Fuyez la mollesse, le faste, la profusion ; mettez votre gloire dans la simplicité ; que vos vertus et vos bonnes actions soient les ornements de votre personne et de votre palais ; qu’elles soient la garde qui vous environne, et que tout le monde apprenne de vous en quoi consiste le vrai bonheur. N’oubliez jamais que les rois ne règnent point pour leur propre gloire, mais pour le bien des peuples. Les biens qu’ils font s’étendent jusque dans les siècles les plus éloignés : les maux qu’ils font se multiplient de génération en génération, jusqu’à la postérité la plus reculée. Un mauvais règne fait quelquefois la calamité de plusieurs siècles.

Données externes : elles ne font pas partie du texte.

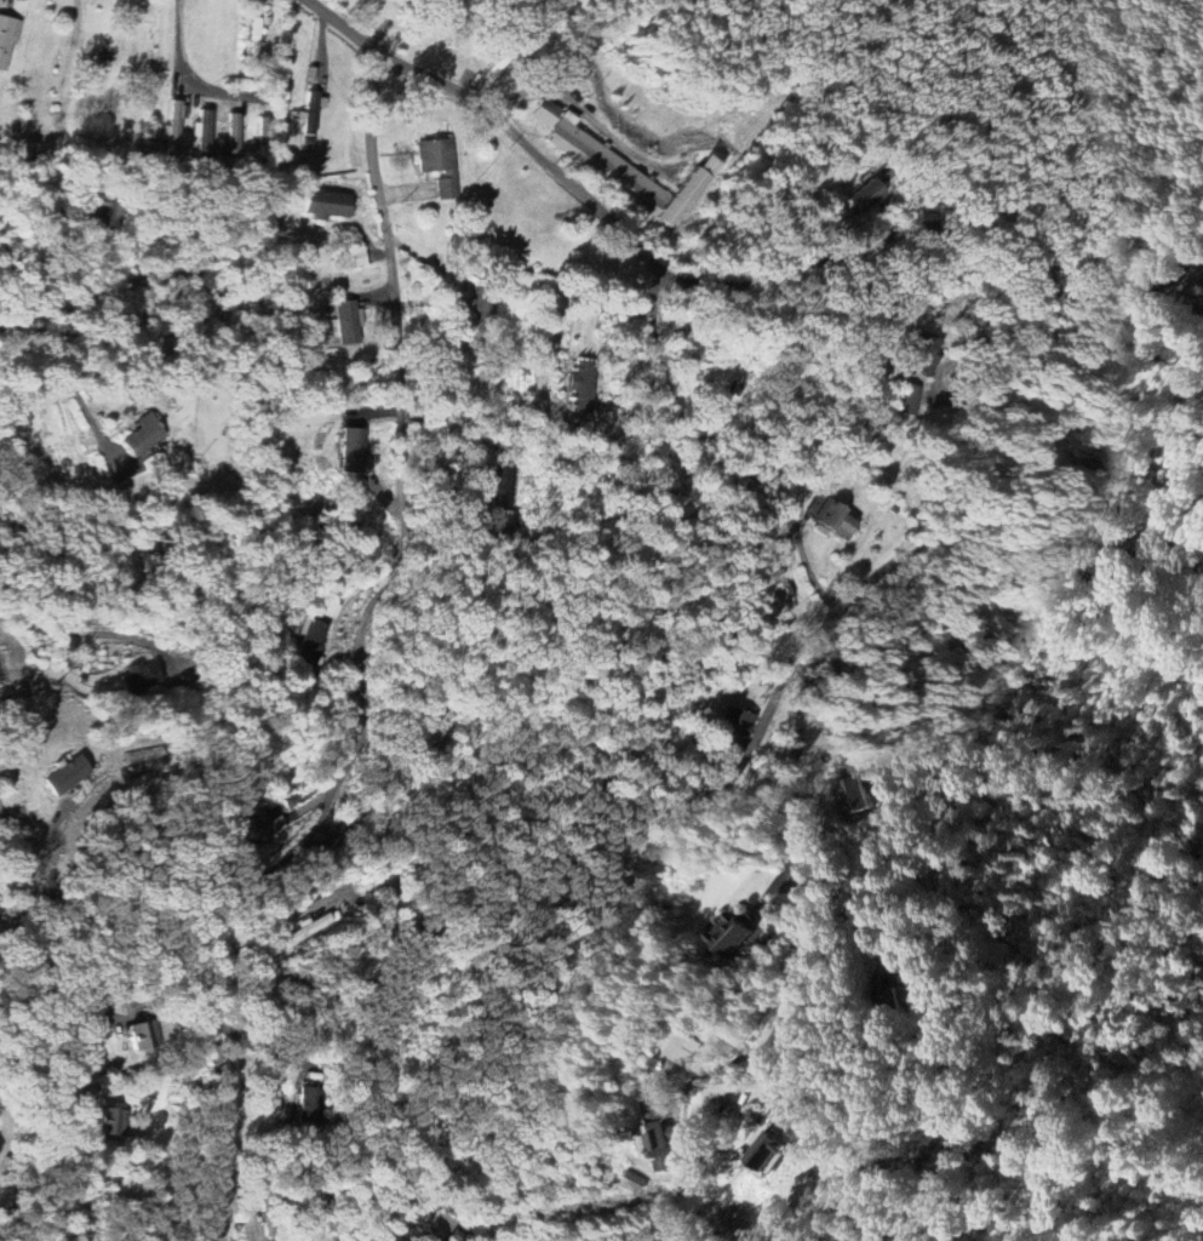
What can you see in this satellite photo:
building: (9, 38)
road: (183, 74)
building: (312, 112)
road: (580, 112)
building: (204, 133)
building: (441, 165)
building: (619, 167)
building: (864, 196)
building: (328, 205)
building: (68, 214)
building: (107, 214)
road: (1050, 280)
road: (1141, 290)
building: (473, 319)
building: (346, 323)
road: (28, 327)
road: (1123, 339)
building: (584, 387)
road: (77, 398)
road: (484, 398)
building: (910, 399)
building: (144, 435)
building: (354, 450)
building: (502, 486)
building: (832, 517)
road: (77, 631)
building: (311, 643)
road: (363, 667)
building: (140, 678)
building: (735, 730)
building: (69, 776)
building: (859, 796)
building: (249, 829)
building: (737, 935)
road: (72, 956)
building: (140, 1036)
building: (691, 1050)
building: (309, 1101)
building: (111, 1121)
building: (774, 1152)
building: (449, 1239)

Surtout soyez en garde contre votre humeur : c’est un ennemi que vous porterez partout avec vous jusques à la mort ; il entrera dans vos conseils ; et vous trahira, si vous l’écoutez. L’humeur fait perdre les occasions les plus importantes : elle donne des inclinations et des aversions d’enfant, au préjudice des plus grands intérêts ; elle fait décider les plus grandes affaires par les plus petites raisons ; elle obscurcit tous les talents, rabaisse le courage, rend un homme inégal, faible, vil et insupportable. Défiez-vous de cet ennemi.

Craignez les dieux, ô Télémaque ; cette crainte est le plus grand trésor du cœur de l’homme : avec elle vous viendront la sagesse, la justice, la paix, la joie, les plaisirs purs, la vraie liberté, la douce abondance, la gloire sans tache.